Studies suggest that activities held outdoors in warmer temperatures could pose lower risk for COVID-19 than those done in confined indoor spaces. As reopening of states is being considered, states should look to ease rules to allow more access to recreational, religious, and business activities that occur outside, according to Scott Gottlieb, MD, former commissioner of the FDA from 2017 to 2019.
This study analyzed case reports extracted from the local Municipal Health Commission of 320 prefectural municipalities in China between January 4-11, 2020, identifying all outbreaks involving 3+ cases and reviewed the major characteristics of the enclosed spaces in which the outbreaks were reported and associated indoor environmental issues.
318 outbreaks with 3 or more cases were identified involving 1245 confirmed cases in 120 prefectural cities. These were divided into 6 venues in which the outbreaks occurred : homes, transport, food, entertainment, shopping, and miscellaneous. Among the identified outbreaks 53.8% involved three cases, 26.4% involved four cases, and 1.6% involved ten or more cases.
The dominant category was home outbreaks at 214 of 318 outbreaks (79.9%), this was followed by transportation at 108 (34% many outbreaks in this area involved more than one venue category). Most home outbreaks involved 3-5 cases, and only a single outbreak in an outdoor environment venue was identified which involved two cases.

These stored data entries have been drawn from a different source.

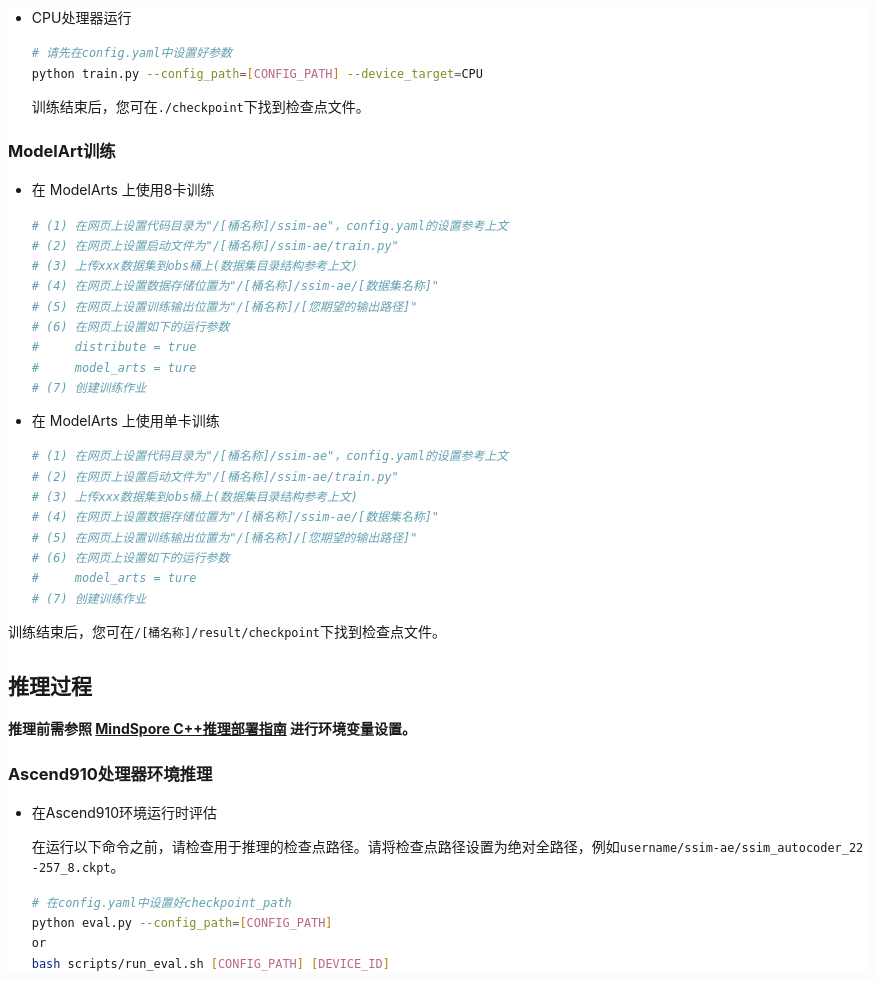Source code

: - CPU处理器运行

  ```bash
  # 请先在config.yaml中设置好参数
  python train.py --config_path=[CONFIG_PATH] --device_target=CPU
  ```

  训练结束后，您可在`./checkpoint`下找到检查点文件。

### ModelArt训练

- 在 ModelArts 上使用8卡训练

  ```python
  # (1) 在网页上设置代码目录为"/[桶名称]/ssim-ae"，config.yaml的设置参考上文
  # (2) 在网页上设置启动文件为"/[桶名称]/ssim-ae/train.py"
  # (3) 上传xxx数据集到obs桶上(数据集目录结构参考上文)
  # (4) 在网页上设置数据存储位置为"/[桶名称]/ssim-ae/[数据集名称]"
  # (5) 在网页上设置训练输出位置为"/[桶名称]/[您期望的输出路径]"
  # (6) 在网页上设置如下的运行参数
  #     distribute = true
  #     model_arts = ture
  # (7) 创建训练作业
  ```

- 在 ModelArts 上使用单卡训练

  ```python
  # (1) 在网页上设置代码目录为"/[桶名称]/ssim-ae"，config.yaml的设置参考上文
  # (2) 在网页上设置启动文件为"/[桶名称]/ssim-ae/train.py"
  # (3) 上传xxx数据集到obs桶上(数据集目录结构参考上文)
  # (4) 在网页上设置数据存储位置为"/[桶名称]/ssim-ae/[数据集名称]"
  # (5) 在网页上设置训练输出位置为"/[桶名称]/[您期望的输出路径]"
  # (6) 在网页上设置如下的运行参数
  #     model_arts = ture
  # (7) 创建训练作业
  ```

训练结束后，您可在`/[桶名称]/result/checkpoint`下找到检查点文件。

## 推理过程

**推理前需参照 [MindSpore C++推理部署指南](https://gitee.com/mindspore/models/blob/master/utils/cpp_infer/README_CN.md) 进行环境变量设置。**

### Ascend910处理器环境推理

- 在Ascend910环境运行时评估

  在运行以下命令之前，请检查用于推理的检查点路径。请将检查点路径设置为绝对全路径，例如`username/ssim-ae/ssim_autocoder_22-257_8.ckpt`。

  ```bash
  # 在config.yaml中设置好checkpoint_path
  python eval.py --config_path=[CONFIG_PATH]
  or
  bash scripts/run_eval.sh [CONFIG_PATH] [DEVICE_ID]
  ```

The researchers concluded that all identified outbreaks of 3+ cases occurred during an indoor environment/event, which confirms that sharing indoor space is a major SARS-CoV- 2 risk.

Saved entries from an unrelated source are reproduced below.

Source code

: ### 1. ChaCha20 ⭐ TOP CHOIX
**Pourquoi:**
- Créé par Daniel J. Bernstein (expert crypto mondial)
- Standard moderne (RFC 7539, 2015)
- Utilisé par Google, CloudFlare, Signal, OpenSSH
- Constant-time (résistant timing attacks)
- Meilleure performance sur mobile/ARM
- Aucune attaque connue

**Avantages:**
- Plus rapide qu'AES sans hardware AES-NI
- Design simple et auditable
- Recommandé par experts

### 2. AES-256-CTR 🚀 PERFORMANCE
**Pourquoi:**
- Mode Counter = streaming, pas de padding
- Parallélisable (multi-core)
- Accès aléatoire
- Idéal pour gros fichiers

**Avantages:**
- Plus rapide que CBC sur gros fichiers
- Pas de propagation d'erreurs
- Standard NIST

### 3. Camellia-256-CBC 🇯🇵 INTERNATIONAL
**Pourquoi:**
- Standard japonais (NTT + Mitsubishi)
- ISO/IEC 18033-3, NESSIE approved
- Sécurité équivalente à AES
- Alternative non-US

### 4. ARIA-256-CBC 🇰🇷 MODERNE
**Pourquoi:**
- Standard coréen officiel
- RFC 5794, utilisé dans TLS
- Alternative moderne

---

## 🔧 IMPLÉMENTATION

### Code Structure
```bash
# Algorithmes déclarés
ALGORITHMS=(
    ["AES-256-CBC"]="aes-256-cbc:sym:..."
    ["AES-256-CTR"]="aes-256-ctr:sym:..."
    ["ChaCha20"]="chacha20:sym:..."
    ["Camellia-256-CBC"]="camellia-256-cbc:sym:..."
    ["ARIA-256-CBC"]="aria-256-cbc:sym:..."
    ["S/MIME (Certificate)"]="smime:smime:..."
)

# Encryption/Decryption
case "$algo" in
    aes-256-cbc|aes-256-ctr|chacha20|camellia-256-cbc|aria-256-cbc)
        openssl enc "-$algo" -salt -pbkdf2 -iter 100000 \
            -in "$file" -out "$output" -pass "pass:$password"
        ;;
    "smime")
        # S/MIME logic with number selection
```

It really is not a surprise that stagnant indoor air has an increased chance of exposure than fresh outdoor air, as well as the virus having infinitely higher chances of surviving to transmit indoors. Fresh air will help to carry particles away, and during the warmer temperatures there is more direct sunlight that most viruses do not do well in. Going back to studies of the 1918 Spanish flu that showed more patients recovered in the outdoor air, which was suggested to act as a natural disinfectant along with the sunlight having germicidal properties; these act to support the current findings.
“The efficacy of open air treatment has been absolutely proven, and one has only to try it to discover its value,” stated the Surgeon General of the Massachusetts State Guard.
It would appear as if modern day may need to take a look back at the past and take a lesson from a former pandemic in which fresh air, sunlight, and improvised face masks worked a century ago. If you pair that with social distancing and proper hygiene of modern day they all might help us now, and allow some outdoor activities to reopen.
“Parks, beaches — as long as they're not cheek to jowl, cycling, walking, this is good,” said Tom Frieden, the former director of the Centers for Disease Control and Prevention. “Enjoy nature. It’s good for us, and it has very low risk of spreading the virus.”
“It definitely spreads more indoors than outdoors,” said Roger Shapiro, a professor at Harvard University's T.H. Chan School of Public Health. “The virus droplets disperse so rapidly in the wind that they become a nonfactor if you're not really very close to someone outdoors — let’s say within six feet.”
“The virus can’t magically teleport,” said Amesh Adalja, a senior scholar at the Johns Hopkins University Center for Health Security. “It needs a cough or sneeze or something, singing, talking, spitting. ... It’s not magnetism or something like that.”
“You can go to the beach, you can go to the park, and it can be safe,” he said. “It’s just you have to be cognizant of the fact that the virus is there,” said Adalja. “There’s not some kind of black or white answer to all of this stuff,” he said. “People are going to have to make a lot of decisions about what risk tolerance they have.”